Prevented by illness from attending, Jefferson sent to the Convention elaborate resolutions, which he proposed as instructions to the Virginia delegates to the Continental Congress that was to meet at Philadelphia in September. In the direct language of reproach and advice, with no disingenuous loading of the Crown’s policy upon its agents, these resolutions attacked the errors of King George III and maintained that the relation between Great Britain and these colonies was exactly the same as that of England and Scotland after the accession of James and until the Union; and that our emigration to this country gave England no more rights over us than the emigration of the Danes and Saxons gave to the present authorities of their mother country over England.

This was cutting at the common root of allegiance, emigration, and colonization. But such radicalism was too thoroughgoing for the immediate end. However, the resolutions were published as a pamphlet entitled A Summary View of the Rights of America, which was widely circulated.

In England, after receiving such modifications (attributed to Edmund Burke) as adapted it to the purposes of the opposition, this pamphlet ran through many editions, and procured for its author, as he said, the honor of having his name inserted in a long list of proscriptions enrolled in a bill of attainder commenced in one of the two houses of parliament, but suppressed in embryo by the hasty course of events. It placed Jefferson among the foremost leaders of revolution, and procured for him the honor of later drafting the Declaration of Independence, whose historical portions were, in large part, only a revised transcript of A Summary View.

In June 1775, Jefferson took his seat in the Second Continental Congress, taking with him fresh credentials of radicalism in the shape of Virginia’s answer, which he had drafted, to Lord North’s conciliatory propositions. Jefferson soon drafted the reply of Congress to the same propositions. Reappointed to the next Congress, he more than justified his service by drafting the Declaration of Independence.

Activity in the Virginia Assembly

Again reappointed, he surrendered his seat, and after refusing a proffered election to serve as a commissioner with Benjamin Franklin and Silas Deane in France, he entered again, in October 1776, the Virginia Assembly (formerly the House of Burgesses), where he considered his services most needed.

The local work to which Jefferson attributed such importance was a revision of Virginia’s laws. Of the measures proposed to this end he said that I considered four, passed or reported, as forming a system by which every trace would be eradicated of ancient or future aristocracy, and a foundation laid for a government truly republican. This included the repeal of the laws of entail; the abolition of primogeniture and the unequal division of inheritances (Jefferson was himself an eldest son); the guarantee of freedom of conscience and relief of the people from supporting, by taxation, an established church; and a system of general education.

The first object was embodied in law in 1776, the second in 1785, the third in 1786 (supplemented 1799 and 1801).

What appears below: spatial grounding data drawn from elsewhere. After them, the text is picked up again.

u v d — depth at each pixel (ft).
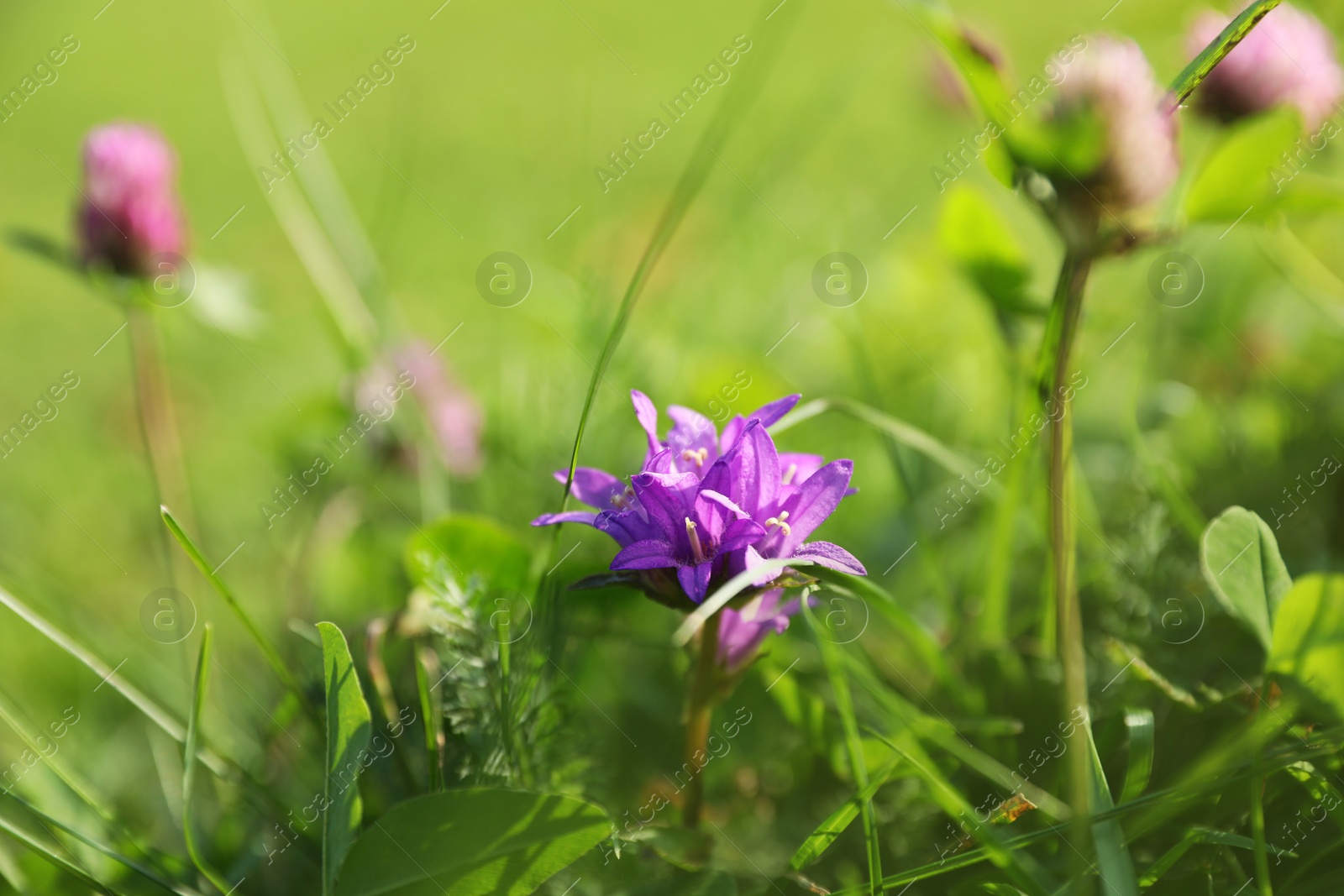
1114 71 1.56
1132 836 1.53
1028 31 3.22
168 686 1.77
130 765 1.75
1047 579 1.67
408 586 1.79
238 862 1.63
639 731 1.71
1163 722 1.63
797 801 1.66
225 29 4.15
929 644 1.63
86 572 1.95
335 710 1.53
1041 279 2.09
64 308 2.76
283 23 4.48
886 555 1.85
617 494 1.56
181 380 2.45
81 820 1.66
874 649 1.74
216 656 1.80
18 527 2.01
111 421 2.25
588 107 2.17
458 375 2.15
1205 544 1.59
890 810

The last two were included in the body of codified laws prepared by Edmund Pendleton, George Wythe, and, principally, Jefferson himself (1776—79).

Not so fortunate were Jefferson’s ambitious schemes for education, including district, grammar and classical schools, and a free state library and a state college. He was the first American statesman to make education by the state a fundamental article of democratic faith. His bill for elementary education he regarded as the most important part of the code, but Virginia had no strong middle class, and the planters would not assume the burden of educating the poor.

At this point in his life Jefferson championed the natural right of expatriation and the gradual emancipation of the slaves. His earliest legislative effort, in the five-day session of 1769, had been marked by an effort to secure to masters the freedom to manumit their slaves without removing them from the state. It was unsuccessful. The more radical measure he now favored was even more impossible of attainment; but a bill he introduced to prohibit the importation of slaves was passed in 1778 — the only important change effected in the slave system of the state during the Revolutionary War.

Finally, he endeavored, though unsuccessfully, to secure the introduction of juries into the courts of chancery, and aided in securing a humanitarian revision of the penal code — which, though it lost by one vote in 1785, was sustained by public sentiment and was adopted in 1796.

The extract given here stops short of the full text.